While I agree with much of what is said above, I should also point out that St. Paul said that we should respect the scruples of those who do not eat meat. (I imagine that the vegetarians he dealt with may have been Pythagorean converts or the like…) It’s well and good to remind the more zealous vegetarians that Jesus DID eat meat (I’ve done that), but if “the Kingdom is not about eating and drinking”, I try to avoid any further arguments, pro or con.
I used to be a vegetarian by principle. Around seven years ago, I used to be an “evangelical Vegetarian”. Whenever I sat down to eat, I used to bring up the topic of vegetarianism.

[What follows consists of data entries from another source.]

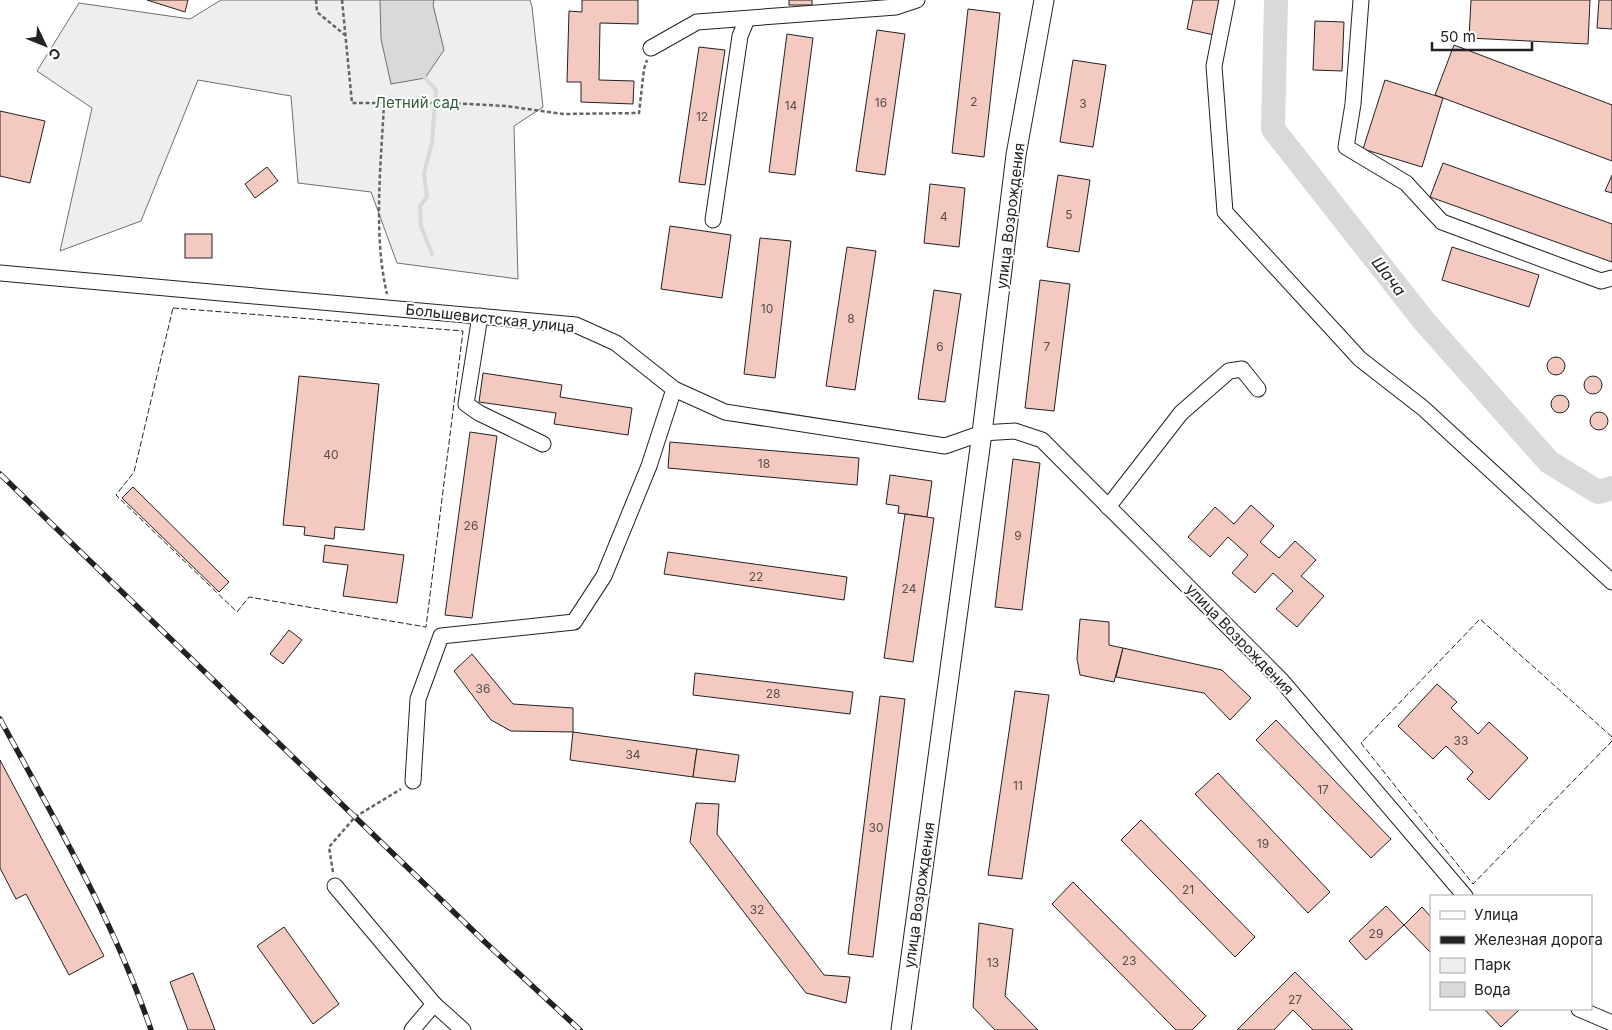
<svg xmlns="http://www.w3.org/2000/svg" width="1612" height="1030" viewBox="0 0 1612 1030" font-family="Inter,sans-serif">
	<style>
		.green { fill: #eee; stroke: #6f6f6f }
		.water { fill: #d9d9d9; stroke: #6f6f6f }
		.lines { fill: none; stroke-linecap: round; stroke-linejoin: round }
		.stream { stroke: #d9d9d9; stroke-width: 4 }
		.river { stroke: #d9d9d9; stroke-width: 24 }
		.building { fill: #f3c9c0; stroke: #222 }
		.minor-casing { stroke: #222; stroke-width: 17 }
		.major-casing { stroke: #222; stroke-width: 21 }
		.path { stroke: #646464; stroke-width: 2.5; stroke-dasharray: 4 2.5; stroke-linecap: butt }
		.minor { stroke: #fff; stroke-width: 15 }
		.major { stroke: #fff; stroke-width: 19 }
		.rail-casing { stroke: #222; stroke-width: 5.5 }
		.rail { stroke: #fff; stroke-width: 4; stroke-dasharray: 11; stroke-linecap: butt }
		.fence { stroke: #222; stroke-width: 1; stroke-dasharray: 6 2.5; stroke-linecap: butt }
		.labels { text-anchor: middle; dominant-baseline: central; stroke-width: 4; stroke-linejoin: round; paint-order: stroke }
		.number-label { font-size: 12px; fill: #564c4a }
		.park-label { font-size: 15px; fill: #2f5e38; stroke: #fff }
		.street-label { font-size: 15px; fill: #222; stroke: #fff }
		.water-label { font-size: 16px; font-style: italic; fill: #222; stroke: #fff }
	</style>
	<rect width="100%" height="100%" fill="#fff"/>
	<polygon class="green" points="221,0 530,0 532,7 543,107 514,126 518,279 397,263 371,192 298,183 291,96 198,80 141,221 60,251 92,108 37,71 79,3 190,19"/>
	<polygon class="water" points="380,0 434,0 433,5 444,50 425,78 391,84 381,39"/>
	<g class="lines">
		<polyline class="stream" points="425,78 436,90 432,142 424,174 427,197 420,206 421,226 432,254"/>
		<polyline class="river" points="1276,0 1273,129 1424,321 1549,462 1598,492 1612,488"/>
	</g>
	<g class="building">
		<polygon points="147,0 188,0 185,12"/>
		<polygon points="582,0 638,0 638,24 600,23 599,80 634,81 633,104 581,102 581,82 567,82 569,11 582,12"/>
		<rect x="789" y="0" width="23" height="5"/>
		<polygon points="1193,0 1221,0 1214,35 1187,29"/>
		<polygon points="1471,0 1590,0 1588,44 1469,38"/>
		<polygon points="1599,0 1612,0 1612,29 1597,28"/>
		<polygon points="968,9 1000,13 984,157 952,153"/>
		<polygon points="1315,21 1344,22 1342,71 1313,70"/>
		<polygon points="877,30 905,34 885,175 856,171"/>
		<polygon points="787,34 813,38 795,175 769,172"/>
		<polygon points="1454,45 1612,105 1612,161 1435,95"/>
		<polygon points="699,47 725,50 705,185 679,182"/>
		<polygon points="1073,60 1106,65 1093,147 1060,142"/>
		<polygon points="1385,80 1443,98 1422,167 1363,149"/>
		<polygon points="0,111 45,121 30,183 0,176"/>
		<polygon points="1443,163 1612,224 1612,262 1430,197"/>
		<polygon points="267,167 278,181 255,198 245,184"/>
		<polygon points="1058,175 1090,180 1079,252 1047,247"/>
		<polygon points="1612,175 1612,193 1605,191"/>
		<polygon points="930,184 965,188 959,247 924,243"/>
		<polygon points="670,226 731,235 722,298 661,289"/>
		<rect x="185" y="234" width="27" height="24"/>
		<polygon points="760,238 791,241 775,378 744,374"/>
		<polygon points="847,247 876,251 855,390 826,386"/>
		<polygon points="1452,247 1539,275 1529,307 1442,280"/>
		<polygon points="1040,280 1070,284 1054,411 1025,408"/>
		<polygon points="934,290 961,294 945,402 918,399"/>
		<circle cx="1556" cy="366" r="9"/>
		<polygon points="483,373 562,385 560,397 632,408 628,435 554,424 556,413 479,402"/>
		<circle cx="1593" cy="385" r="9"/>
		<polygon points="299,376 379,384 364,530 335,527 334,539 304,535 305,527 283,525"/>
		<circle cx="1560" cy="404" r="9"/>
		<circle cx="1599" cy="421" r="9"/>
		<polygon points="470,432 497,436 472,618 445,615"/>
		<polygon points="670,442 859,458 857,485 668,468"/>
		<polygon points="1013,459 1040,463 1022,610 995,607"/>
		<polygon points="890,475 932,481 927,517 898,513 899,506 886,504"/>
		<polygon points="133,487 229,582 219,592 122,498"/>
		<polygon points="1251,505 1274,526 1260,542 1279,558 1295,541 1316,560 1301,576 1324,596 1297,627 1276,609 1293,591 1273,573 1255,593 1232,573 1248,555 1228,537 1210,557 1188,537 1215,507 1234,524"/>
		<polygon points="905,514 934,518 913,662 884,658"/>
		<polygon points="325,545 404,555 397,603 343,596 348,565 323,562"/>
		<polygon points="668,552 847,577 844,600 664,574"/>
		<polygon points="1080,619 1109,622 1109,645 1123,648 1114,682 1080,675 1077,659"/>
		<polygon points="289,630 302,640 283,664 270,654"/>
		<polygon points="1123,648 1222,670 1251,698 1230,720 1204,693 1116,677"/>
		<polygon points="472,654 513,704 573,708 573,732 511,731 491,720 454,671"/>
		<polygon points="695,673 853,692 850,714 693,695"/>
		<polygon points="1437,684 1457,702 1451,708 1478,734 1489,722 1528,758 1489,800 1467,779 1473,772 1446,746 1433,759 1398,726"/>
		<polygon points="1015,691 1049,695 1022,879 988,875"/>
		<polygon points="880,696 905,699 873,957 848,954"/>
		<polygon points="1276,720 1391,839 1371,858 1256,740"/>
		<polygon points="573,732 697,749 693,777 570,760"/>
		<polygon points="697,749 739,755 735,782 693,777"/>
		<polygon points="0,760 104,956 69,975 26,894 16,899 0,868"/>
		<polygon points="1218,773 1330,892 1308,913 1195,794"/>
		<polygon points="696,803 719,804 717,834 824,975 850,977 846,1003 806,993 690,842"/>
		<polygon points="1141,820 1255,937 1235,957 1121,840"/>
		<polygon points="1073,882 1206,1016 1192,1030 1176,1030 1052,904"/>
		<polygon points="1386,906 1404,925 1366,960 1349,941"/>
		<polygon points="1422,907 1431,917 1431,953 1404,925"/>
		<polygon points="979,923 1013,929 1005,996 1038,1030 995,1030 973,1007"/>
		<polygon points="284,927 339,1004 313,1024 257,946"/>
		<polygon points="1295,972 1353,1030 1313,1030 1293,1010 1274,1030 1237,1030"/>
		<polygon points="193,973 215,1030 188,1030 170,982"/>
		<polygon points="1484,1009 1518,1009 1519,1010 1501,1027"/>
	</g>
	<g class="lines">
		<g class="minor-casing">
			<g id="minor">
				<polyline points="1227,0 1214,66 1225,212 1360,359 1423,408 1612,582"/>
				<polyline points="1361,0 1353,104 1346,147 1406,183 1442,222 1601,281 1612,278"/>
				<polyline points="651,48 697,22 896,7 917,0"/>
				<polyline points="713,220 740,36 747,19"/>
				<polyline points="0,273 576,325 616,343 674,389 725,412 945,446 982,433 1015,431 1042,440 1282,681 1465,896"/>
				<polyline points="480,316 466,404 479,413 543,444"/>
				<polyline points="1108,507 1181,413 1229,371 1242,369 1258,389"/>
				<polyline points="413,781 418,699 441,636 574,622 604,576 649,466 674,389"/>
				<polyline points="335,886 434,1004 412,1030"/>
				<polyline points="434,1004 463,1030"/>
				<polyline points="1579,1009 1612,1023"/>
			</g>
		</g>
		<g class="major-casing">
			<polyline id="major" points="901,1030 982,433 1016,155 1044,0"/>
		</g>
		<g class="path">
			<polyline points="316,0 317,12 345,35"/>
			<polyline points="342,0 352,103 450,103 506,106 563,114 639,113 644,69 647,60"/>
			<path d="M384,103c-3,62 -11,131 3,191"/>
			<polyline points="333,872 329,847 355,817 401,789"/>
		</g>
		<use href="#minor" class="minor"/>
		<use href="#major" class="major"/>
		<g class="rail-casing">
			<g id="rail">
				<polyline points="0,474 355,817 487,944 580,1030"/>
				<path d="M0,719c55,101 114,202 151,311"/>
			</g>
		</g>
		<use href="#rail" class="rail"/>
		<g class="fence">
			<polygon points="173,308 463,331 426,627 249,597 237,612 116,495 134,472"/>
			<polyline points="1612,737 1480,619 1361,743 1473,884 1612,741"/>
		</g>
	</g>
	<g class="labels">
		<g class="number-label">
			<text x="974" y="101">2</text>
			<text x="881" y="102">16</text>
			<text x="1083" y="103">3</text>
			<text x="791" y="105">14</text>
			<text x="702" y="116">12</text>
			<text x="1069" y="214">5</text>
			<text x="944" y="216">4</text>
			<text x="767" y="308">10</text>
			<text x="851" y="318">8</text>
			<text x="940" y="346">6</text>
			<text x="1047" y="346">7</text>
			<text x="331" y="454">40</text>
			<text x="764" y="463">18</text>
			<text x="471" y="525">26</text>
			<text x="1018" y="535">9</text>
			<text x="756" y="576">22</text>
			<text x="909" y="588">24</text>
			<text x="483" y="688">36</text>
			<text x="773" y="693">28</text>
			<text x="1461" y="740">33</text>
			<text x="633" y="754">34</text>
			<text x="1018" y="785">11</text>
			<text x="1323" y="789">17</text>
			<text x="876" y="827">30</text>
			<text x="1263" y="843">19</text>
			<text x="1188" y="889">21</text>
			<text x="757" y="909">32</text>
			<text x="1376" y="933">29</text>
			<text x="1129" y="960">23</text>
			<text x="993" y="962">13</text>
			<text x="1295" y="999">27</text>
		</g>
		<g class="park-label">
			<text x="417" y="102">Летний сад</text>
		</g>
		<g class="street-label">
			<text transform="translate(1010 216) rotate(-83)">улица Возрождения</text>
			<text transform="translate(490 318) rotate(6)">Большевистская улица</text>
			<text transform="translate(1240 639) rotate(46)">улица Возрождения</text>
			<text transform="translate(919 895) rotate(-82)">улица Возрождения</text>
		</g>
		<g class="water-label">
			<text transform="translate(1389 276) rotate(52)">Шача</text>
		</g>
	</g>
	<rect x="1430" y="895" width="162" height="115" fill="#ffffff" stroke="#a7a7a7"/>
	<rect x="1440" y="911" width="25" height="8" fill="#ffffff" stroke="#a7a7a7"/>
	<text x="1474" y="920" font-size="15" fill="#222222">Улица</text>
	<rect x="1440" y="936" width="25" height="8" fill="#222222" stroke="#a7a7a7"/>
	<text x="1474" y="945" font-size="15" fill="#222222">Железная дорога</text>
	<rect x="1440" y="958" width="25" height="15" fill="#eeeeee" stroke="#a7a7a7"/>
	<text x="1474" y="970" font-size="15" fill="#222222">Парк</text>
	<rect x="1440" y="982" width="25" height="15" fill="#d9d9d9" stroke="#a7a7a7"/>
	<text x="1474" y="995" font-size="15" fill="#222222">Вода</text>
	<g transform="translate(45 45) rotate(133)" stroke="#ffffff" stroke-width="4" paint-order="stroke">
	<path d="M0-4L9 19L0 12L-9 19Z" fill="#222222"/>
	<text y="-8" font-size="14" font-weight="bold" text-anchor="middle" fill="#222222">С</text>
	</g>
	<path d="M1432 42v8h100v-8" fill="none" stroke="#222222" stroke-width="2.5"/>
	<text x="1440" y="42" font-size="15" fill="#222222" stroke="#ffffff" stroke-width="4" paint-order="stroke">50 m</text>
</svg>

Ever since I began to take the Catholic interior way seriously, I am forced to sheepishly acknowledge that there are far more important things to evangelise about than vegetarianism.
These days, I am still a vegetarian, but I’m a vegetarian by habit, not by principle. I don’t think anymore that it’s intrinsically wrong to eat meat. And I don’t evangelise about vegetarianism any more.
Yours in Christ,
Speaking of abstinence, has anybody re-told the capybara story yet?
Mmm…oversized water-rat…tastes like fish.
By the way, there do happen to be Satanist Vegetarians; make of that what you will.
Cacciaguida tranlates Asperges me as “Pass me the asparagus.”